The economist, Marc Levinson, noted by Mr. Cowford has a guest column that appeared yesterday in The Times:

Fair Use:
The Ever Given fiasco will work out well for the container-shipping industry, by driving freight rates even higher as delays and detours reduce the number of voyages the vessels can complete between Asia and Europe.

But the good news for ship lines may be fleeting: After the pandemic-driven boom in Chinese exports subsides, trade in the sorts of goods that fill container ships is likely to be anemic in the years ahead. Many of the companies that traffic in those goods increasingly recognize that they’ve done their sums wrong: The long-distance supply chains that have defined globalization since the 1980s hide risks, of which the transport delays caused by the blockage of the Suez Canal are just the latest example.
While Mr. Levinson does set forth some well considered caveats, I continue to hold that any, and I think that is many, whose interest in the railroad industry goes beyond passenger trains and railfanning, recognize how the maritime shipping industry and railroads are "linked hand and glove". This will become even more prevalent as railroads lose "captive" traffic such as coal and the world's economy continues to globalize.
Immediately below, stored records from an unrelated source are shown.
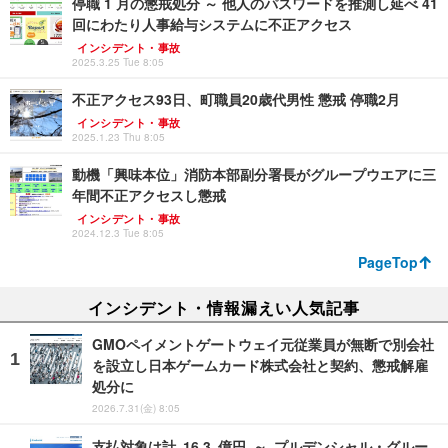
停職 1 月の懲戒処分 ～ 他人のパスワードを推測し延べ 41
回にわたり人事給与システムに不正アクセス
インシデント・事故
2025.3.25 Tue 8:05
不正アクセス93日、町職員20歳代男性 懲戒 停職2月
インシデント・事故
2025.1.23 Thu 8:05
動機「興味本位」消防本部副分署長がグループウエアに三
年間不正アクセスし懲戒
インシデント・事故
2024.12.3 Tue 8:05
PageTop
インシデント・情報漏えい人気記事
GMOペイメントゲートウェイ元従業員が無断で別会社
を設立し日本ゲームカード株式会社と契約、懲戒解雇
処分に
2026.7.31(金) 8:05
支払対象は計 16.3 億円 ～ プルデンシャル・グルー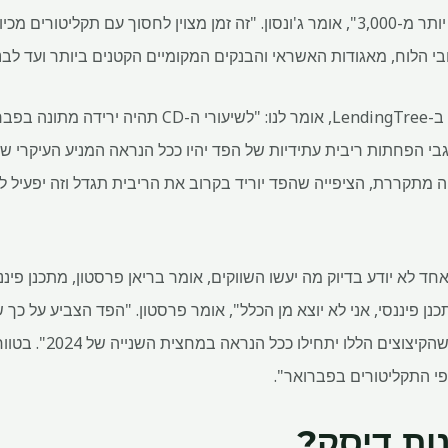
תעריפים של מעל 5%; עכשיו יש יותר מ-3,000", אומר ג'ונסון. "זה זמן מצוין לחסוך עם 
 הלוח, מאגודות האשראי והבנקים המקומיים הקטנים ביותר ועד לבנק
קן טומין, אנליסט בכיר בתעשייה ב-LendingTree, אומר לנו
 מתקררת, הציפייה שהפד יוריד בקרוב את הריבית תגדל וזה יפעיל לח
ובשבוע האחרון, הקונצנזו
י התקליטורים בפברואר".
ות דיסק?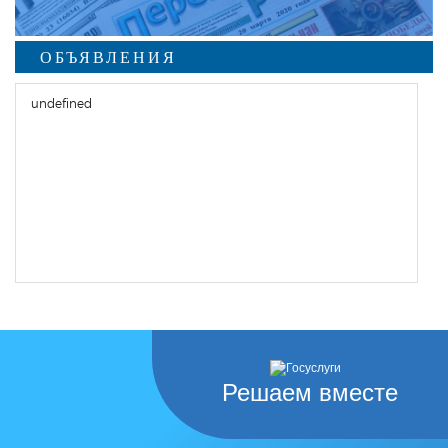
ОБЪЯВЛЕНИЯ
undefined
Решаем вместе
Just think; the m/v Ever Given was handling close to 20K TEU's, or 10K of what normally is thought of as a Container. Just think that is fifty trains of 100 cars each with two containers per car - and that is simply one of these ULCV's, with cargo which need be handled to inland destinations.
Last edited by Gilbert B Norman on Fri Apr 02, 2021 12:37 pm, edited 1 time in total.
  by NRGeep
 
JayBee wrote: Thu Apr 01, 2021 4:27 pm
NRGeep wrote: Tue Mar 30, 2021 8:42 am Apologies for not being clear. My inquiry is if the bigger real ocean ports capacity issues have had any side effects with the smaller capacity Great Lakes shipping lanes and facilities?
The only container service entering the Great Lakes is a once weekly service handling containers as deck cargo on a break-bulk freighter from Northern Europe. This amounts to 30 or so containers per week to Cleveland. As others have mentioned the Great Lakes and the St. Lawrence Seaway have just re-opened for the 2021 season.
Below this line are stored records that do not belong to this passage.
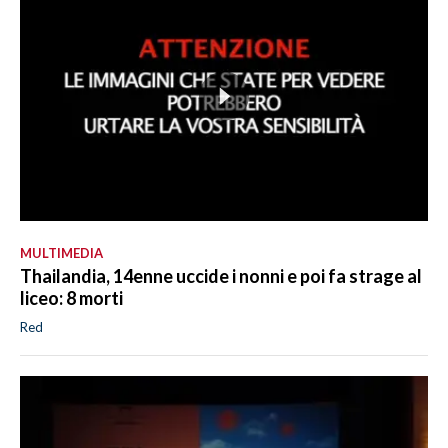
MULTIMEDIA
Thailandia, 14enne uccide i nonni e poi fa strage al
liceo: 8 morti
Red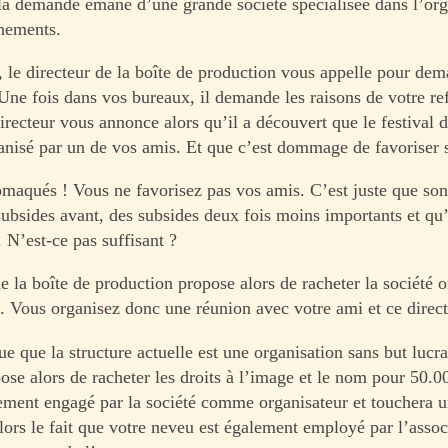
s, la demande émane d’une grande société spécialisée dans l’or
nements.
 le directeur de la boîte de production vous appelle pour de
Une fois dans vos bureaux, il demande les raisons de votre re
irecteur vous annonce alors qu’il a découvert que le festival 
ganisé par un de vos amis. Et que c’est dommage de favoriser 
omaqués ! Vous ne favorisez pas vos amis. C’est juste que son 
ubsides avant, des subsides deux fois moins importants et qu’i
 N’est-ce pas suffisant ?
e la boîte de production propose alors de racheter la société o
l. Vous organisez donc une réunion avec votre ami et ce direct
e que la structure actuelle est une organisation sans but lucra
ose alors de racheter les droits à l’image et le nom pour 50.0
ement engagé par la société comme organisateur et touchera u
lors le fait que votre neveu est également employé par l’assoc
Thanks y'all for clarifying.
  by JayBee
 
Evergreen Marine Corp. has nineteen sisterships identical to the M/V Ever Given. And that's just one company.
  by eolesen
 
Not so sure about that. There were only 11 Golden Class ships in the Evergreen Fleet, plus two others of the same design owned by others. This accident leaves 10 in the fleet. They also have another ten hulls on order that will carry ~23700 TEU's for delivery starting next year.